Identifying Dark Latency
By analogy, dark latency in software is latency that is undetectable directly, but whose presence can be inferred from overall application delays. We bring four tools to bear to observe dark latency in some Google web services, then identify and fix several root causes, in low-level Google libraries and in the TCP stack.
The talk makes a case for building and using very low-overhead tools to do bursty tracing of hundreds of thousands of timestamped events per second. A methodology of time-aligning multiple traces (remote procedure call, network, CPU, and lock-contention) across scores of interacting machines is the minimum needed to understand some sources of latency in real web services.
Dick Sites is a Senior Staff Engineer at Google, where he has worked for 6 years. He previously worked at Adobe Systems, Digital Equipment Corporation, Hewlett-Packard, Burroughs, and IBM. His accomplishments include co-architecting the DEC Alpha computers, advancing the art of binary translation for computer executables, adding electronic book encryption to Adobe Acrobat, decoding image metadata for Photoshop, and building various computer performance monitoring and tracing tools at the above companies.
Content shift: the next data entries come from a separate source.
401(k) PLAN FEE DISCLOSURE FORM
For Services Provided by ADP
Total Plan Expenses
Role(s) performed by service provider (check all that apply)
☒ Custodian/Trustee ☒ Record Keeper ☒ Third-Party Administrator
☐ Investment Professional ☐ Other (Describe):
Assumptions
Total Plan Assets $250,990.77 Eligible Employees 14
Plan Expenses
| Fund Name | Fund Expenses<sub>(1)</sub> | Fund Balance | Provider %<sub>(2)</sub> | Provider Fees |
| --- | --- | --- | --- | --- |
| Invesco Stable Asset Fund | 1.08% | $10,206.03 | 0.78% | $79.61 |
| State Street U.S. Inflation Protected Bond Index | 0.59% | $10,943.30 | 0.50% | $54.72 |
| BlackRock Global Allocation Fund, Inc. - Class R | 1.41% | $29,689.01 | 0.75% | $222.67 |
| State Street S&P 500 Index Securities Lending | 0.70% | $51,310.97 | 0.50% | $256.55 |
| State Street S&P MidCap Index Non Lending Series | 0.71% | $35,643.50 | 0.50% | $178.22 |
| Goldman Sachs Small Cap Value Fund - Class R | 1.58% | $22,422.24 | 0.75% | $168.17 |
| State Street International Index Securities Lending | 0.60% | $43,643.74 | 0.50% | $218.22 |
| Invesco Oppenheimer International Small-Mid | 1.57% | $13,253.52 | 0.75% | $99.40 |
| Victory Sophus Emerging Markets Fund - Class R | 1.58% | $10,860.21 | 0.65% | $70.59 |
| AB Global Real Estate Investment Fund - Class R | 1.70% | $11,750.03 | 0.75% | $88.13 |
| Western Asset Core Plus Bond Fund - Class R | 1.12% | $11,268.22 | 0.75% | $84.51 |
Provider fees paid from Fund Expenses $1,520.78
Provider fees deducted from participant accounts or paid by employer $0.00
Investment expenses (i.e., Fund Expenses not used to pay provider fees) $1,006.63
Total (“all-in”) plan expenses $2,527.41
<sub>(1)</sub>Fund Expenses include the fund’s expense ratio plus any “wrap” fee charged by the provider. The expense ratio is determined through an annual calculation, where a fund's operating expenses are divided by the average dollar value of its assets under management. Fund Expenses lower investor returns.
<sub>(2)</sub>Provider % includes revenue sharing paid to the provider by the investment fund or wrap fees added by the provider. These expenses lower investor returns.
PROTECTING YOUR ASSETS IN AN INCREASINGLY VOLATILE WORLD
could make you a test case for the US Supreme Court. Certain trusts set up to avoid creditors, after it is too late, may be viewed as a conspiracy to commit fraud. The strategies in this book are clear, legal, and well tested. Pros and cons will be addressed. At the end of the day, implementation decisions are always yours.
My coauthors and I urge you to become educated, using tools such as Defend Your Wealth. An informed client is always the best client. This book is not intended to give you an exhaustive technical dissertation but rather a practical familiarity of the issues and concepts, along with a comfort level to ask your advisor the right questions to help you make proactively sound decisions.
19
He also taught Computer Science for four years at UC/San Diego. Most recently he has been working on Unicode text processing and on CPU and network performance analysis at Google. Dr. Sites holds a PhD degree in Computer Science from Stanford and a BS degree in Mathematics from MIT. He also attended the Master's program in Computer Science at University of North Carolina 1969-70. He holds 34 patents and was recently elected to the U.S. National Academy of Engineering.